Five: There is no doubt that secularism and the centrist approach in politics and economy is working well for the Congress and the country. Sonia appears before us deserving kudos but the ground reality is shockingly different. There is no matching action to Sonia's centrist politics. The Sacchar Committee report has shown that Muslims have suffered tremendous loss under the Congress rule in most states. Few months after independence Nehru wrote to the chief ministers saying, 'we have got to deal with this minority in a civilised manner. We must give them security and rights of citizens in a democratic state. If we fail to do so, we shall have a festering sore which will eventually poison the whole body politics and probably destroy it.'

Nehru was aiming at communalists but, it holds good for the Congress also. Muslims are returning to the Congress but, this time they would ask for more share in the Congress pie. The Congress has not found the language and action plan under which without appeasing minorities for narrow gains of votes it can bring them into the mainstream. This is the Congress's prime duty because BJP, the next party, is not even giving nominal representation to Muslims within the party or in the power structure where they are in power.

Six: Right now, 19-year-old Ruchika's molestation case is haunting us.  It is a national shame and painful to see how at every step corruption, nepotism and blackmail had worked within the system and the establishment. Some of the major culprits who supported guilty police officer Rathore are all Congressmen.

Ruchika was molested by a police officer and her parents could not file even an FIR. This is the manifestation of what in the 1980s we called 'Congress culture'. Salute to Rajiv Gandhi when he spoke in his 1985 speech that, 'Turn to the great institutions of our country and you will see that too often, behind, their imposing facades, the spirit and substance lack vitality. The work they do sometimes seem strangely irrelevant to the primary concerns of the masses. Attempts are made to taint the electoral process at its very source.

'Issues of crucial national importance are frequently subordinated to individual sectional and regional interests. Our legislatures do not set standards for other groups to follow; they magnify manifold the conspicuous lack of a social ethic. A convenient conscience compels individuals to meander from ideology, to ideology seeking power, influence and riches. Political parties twist their tenets, enticed by opportunism.

'And what of the iron frame of the system, the administrative and the technical services, the police and the myriad functionaries of the State? They have done so much and can do so much more, but as the proverb says there can be no protection if the fence starts eating the crop.
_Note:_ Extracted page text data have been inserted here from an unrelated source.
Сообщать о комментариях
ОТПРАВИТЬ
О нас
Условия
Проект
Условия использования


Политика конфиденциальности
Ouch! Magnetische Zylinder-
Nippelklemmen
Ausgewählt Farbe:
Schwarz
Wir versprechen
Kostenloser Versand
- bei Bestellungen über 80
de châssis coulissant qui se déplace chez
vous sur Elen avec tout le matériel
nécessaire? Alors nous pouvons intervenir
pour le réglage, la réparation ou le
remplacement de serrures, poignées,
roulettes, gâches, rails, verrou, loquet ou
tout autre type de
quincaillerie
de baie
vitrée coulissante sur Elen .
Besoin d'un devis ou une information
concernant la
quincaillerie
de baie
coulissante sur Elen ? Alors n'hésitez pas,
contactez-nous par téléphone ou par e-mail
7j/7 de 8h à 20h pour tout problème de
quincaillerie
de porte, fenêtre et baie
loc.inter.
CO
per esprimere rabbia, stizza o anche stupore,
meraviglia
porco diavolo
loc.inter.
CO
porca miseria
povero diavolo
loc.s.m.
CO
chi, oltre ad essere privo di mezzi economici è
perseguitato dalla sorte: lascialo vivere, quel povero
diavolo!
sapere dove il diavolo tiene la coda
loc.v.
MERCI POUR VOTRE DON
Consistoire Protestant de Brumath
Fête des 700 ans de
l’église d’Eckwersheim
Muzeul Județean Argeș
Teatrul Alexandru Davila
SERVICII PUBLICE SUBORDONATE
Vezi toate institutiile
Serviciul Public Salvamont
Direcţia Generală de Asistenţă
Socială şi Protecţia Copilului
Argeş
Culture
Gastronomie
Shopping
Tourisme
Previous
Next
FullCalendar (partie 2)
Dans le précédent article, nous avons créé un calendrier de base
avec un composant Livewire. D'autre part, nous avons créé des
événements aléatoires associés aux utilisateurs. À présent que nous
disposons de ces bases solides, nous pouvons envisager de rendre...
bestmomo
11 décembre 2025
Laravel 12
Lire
We have government servants who do not serve but oppress the poor and the helpless, police who do not uphold the law but shield the guilty, tax collectors who do not collect taxes but connive with those who cheat the State and whole legions Whose only concern is their private welfare at the cost of society. They have no work, ethic, no feeling for the public cause, no involvement in the future of the nation, no comprehension of national goals, no commitment to the values of modern India. They have only a grasping, mercenary outlook, devoid of competence, integrity and commitment.'

He had angrily said: 'The best lack all conviction and the worst are full of passionate intensity."

It is not difficult to explain why the Congress is going strong in the electoral battlefield and the Congress government is enjoying power without any real opposition even as the national institutions are getting weaker and weaker. This is so because Congress doesn't have moral fibre to throw out of the system weak and corrupt leaders when they flout rules.

Congress has forsaken its role as the freedom fighter. Gandhiji had said Congress was a fighting machine. Now, for the young and the upwardly mobile, the Congress machinery is the passport to make money. One look at the first time elected young MPs background will tell you more.

It is a matter of national regret that every word that Rajiv Gandhi spoke in his greatest moment when Congress was 100 years old, is much more true and relevant today when the Congress is 125.